Khalil Ahmed, Parker Mikhail, Mpanga Richard, Cevik Sebnem E, Thorburn Cassandra, Suvorov Alexander
Department of Environmental Health Sciences, School of Public Health and Health Sciences, University of Massachusetts Amherst, Amherst, Massachusetts 01003.
Medical Biotechnology Department, Genetic Engineering and Biotechnology Research Institute, City of Scientific Research and Technological Applications, Alexandria 21934, Egypt.
J Endocr Soc. 2017 Mar 14;1(4):323-344. doi: 10.1210/js.2016-1011. eCollection 2017 Apr 1.
Polybrominated diphenyl ethers (PBDEs) were used as flame-retardant additives in a wide range of polymers. The generations born when environmental concentrations of PBDEs reached their maximum account in the United States for one-fifth of the total population. We hypothesized that exposure to PBDEs during sensitive developmental windows might result in long-lasting changes in liver metabolism. The present study was based on experiments with CD-1 mice and human hepatocellular carcinoma cells (human hepatoma cell line, HepG2). Pregnant mice were exposed to 0.2 mg/kg 2,2',4,4'-tetrabromodiphenyl ether (BDE-47) from gestation day 8 until postnatal day 21. The metabolic health-related outcomes were analyzed on postnatal day 21 and postnatal week 20 in male offspring. Several groups of metabolic genes, including ribosomal and mitochondrial genes, were significantly upregulated in the liver at both points. Genes regulated via mechanistic target of rapamycin (mTOR) pathway, the gatekeeper of metabolic homeostasis, were whether up- or downregulated at both measurement points. On postnatal day 21, but not week 20, both mTOR complexes in the liver were activated, as measured by phosphorylation of their targets. mTOR complexes were also activated by BDE-47 in HepG2 cells . The following changes were observed at week 20: a decreased number of polyploid hepatocytes, suppressed cytoplasmic S6K1, twofold greater blood insulin-like growth factor-1 and triglycerides, and 2.5-fold lower expression of fatty acid uptake membrane receptor CD36 in liver tissue. Thus, perinatal exposure to environmentally relevant doses of BDE-47 in laboratory mice results in long-lasting changes in liver physiology. Our evidence suggests involvement of the mTOR pathway in the observed metabolic programming of the liver.

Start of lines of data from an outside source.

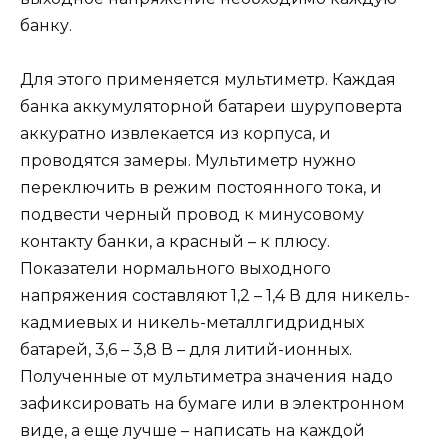
банку.
Для этого применяется мультиметр. Каждая
банка аккумуляторной батареи шуруповерта
аккуратно извлекается из корпуса, и
проводятся замеры. Мультиметр нужно
переключить в режим постоянного тока, и
подвести черный провод к минусовому
контакту банки, а красный – к плюсу.
Показатели нормального выходного
напряжения составляют 1,2 – 1,4 В для никель-
кадмиевых и никель-металлгидридных
батарей, 3,6 – 3,8 В – для литий-ионных.
Полученные от мультиметра значения надо
зафиксировать на бумаге или в электронном
виде, а еще лучше – написать на каждой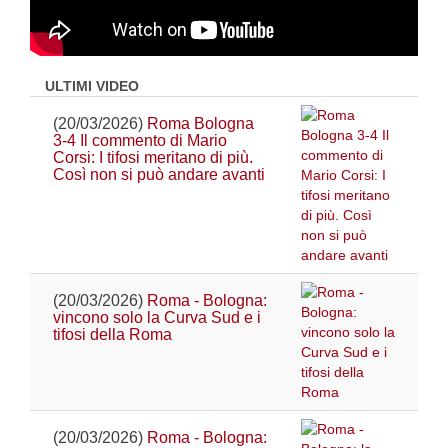
ULTIMI VIDEO
(20/03/2026)
Roma Bologna
3-4 Il commento di Mario
Corsi: I tifosi meritano di più.
Così non si può andare avanti
(20/03/2026)
Roma - Bologna:
vincono solo la Curva Sud e i
tifosi della Roma
(20/03/2026)
Roma - Bologna: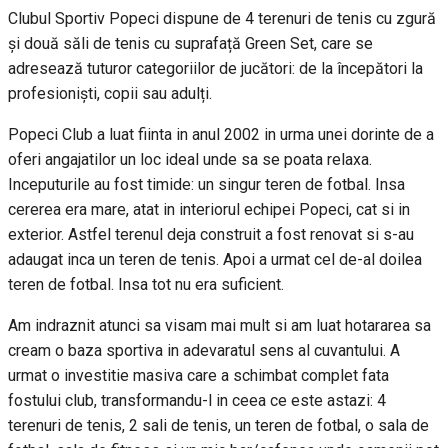
Clubul Sportiv Popeci dispune de 4 terenuri de tenis cu zgură
și două săli de tenis cu suprafață Green Set, care se
adresează tuturor categoriilor de jucători: de la începători la
profesioniști, copii sau adulți.
Popeci Club a luat fiinta in anul 2002 in urma unei dorinte de a
oferi angajatilor un loc ideal unde sa se poata relaxa.
Inceputurile au fost timide: un singur teren de fotbal. Insa
cererea era mare, atat in interiorul echipei Popeci, cat si in
exterior. Astfel terenul deja construit a fost renovat si s-au
adaugat inca un teren de tenis. Apoi a urmat cel de-al doilea
teren de fotbal. Insa tot nu era suficient.
Am indraznit atunci sa visam mai mult si am luat hotararea sa
cream o baza sportiva in adevaratul sens al cuvantului. A
urmat o investitie masiva care a schimbat complet fata
fostului club, transformandu-l in ceea ce este astazi: 4
terenuri de tenis, 2 sali de tenis, un teren de fotbal, o sala de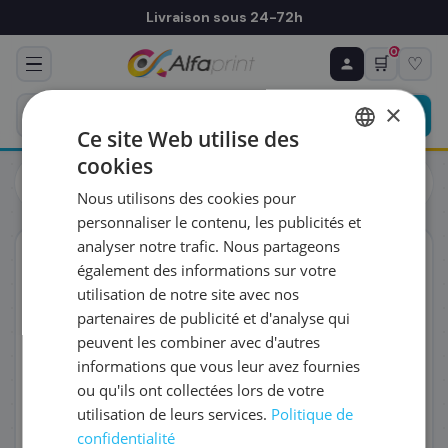
Livraison sous 24-72h
0
🛒
♡
♻ COMMANDE RÉCURRENTE
Prévoyez & économisez
×
Programmez votre prochain achat — notre équipe
Ce site Web utilise des
vous prépare un devis personnalisé
cookies
Toners
Brother
FRENCH
Brother TN-247BKTWIN - Toner noir haute capacité, 2 x 3
Nous utilisons des cookies pour
000 pages
ENGLISH
RÉFÉRENCE DU PRODUIT
*
personnaliser le contenu, les publicités et
analyser notre trafic. Nous partageons
ORIGINAL
également des informations sur votre
FRÉQUENCE
*
utilisation de notre site avec nos
partenaires de publicité et d'analyse qui
peuvent les combiner avec d'autres
QUANTITÉ PAR LIVRAISON
*
informations que vous leur avez fournies
ou qu'ils ont collectées lors de votre
utilisation de leurs services.
Politique de
DATE DE PREMIÈRE LIVRAISON SOUHAITÉE
confidentialité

多溴二苯醚(PBDEs)曾作为阻燃添加剂被广泛应用于各类聚合物中。在美国,PBDEs环境浓度达到峰值时出生的人群占总人口的五分之一。我们推测,在敏感发育窗口期接触PBDEs可能会导致肝脏代谢发生持久变化。本研究基于对CD - 1小鼠和人肝癌细胞(人肝癌细胞系HepG2)的实验。怀孕小鼠从妊娠第8天至出生后第21天暴露于0.2 mg/kg的2,2',4,4'-四溴二苯醚(BDE - 47)。在出生后第21天和出生后第20周对雄性后代的代谢健康相关指标进行分析。包括核糖体和线粒体基因在内的几组代谢基因在这两个时间点的肝脏中均显著上调。通过雷帕霉素作用机制靶点(mTOR)途径调控的基因,即代谢稳态的守门人,在两个测量点均有上调或下调。在出生后第21天,而非第20周,肝脏中的两种mTOR复合物被激活,这通过其靶点的磷酸化来衡量。在HepG2细胞中,BDE - 47也激活了mTOR复合物。在第20周观察到以下变化:多倍体肝细胞数量减少、细胞质S6K1受抑制、血液中胰岛素样生长因子-1和甘油三酯增加两倍,以及肝脏组织中脂肪酸摄取膜受体CD36的表达降低2.5倍。因此,围产期在实验室小鼠中暴露于环境相关剂量的BDE - 47会导致肝脏生理发生持久变化。我们的证据表明mTOR途径参与了所观察到的肝脏代谢编程。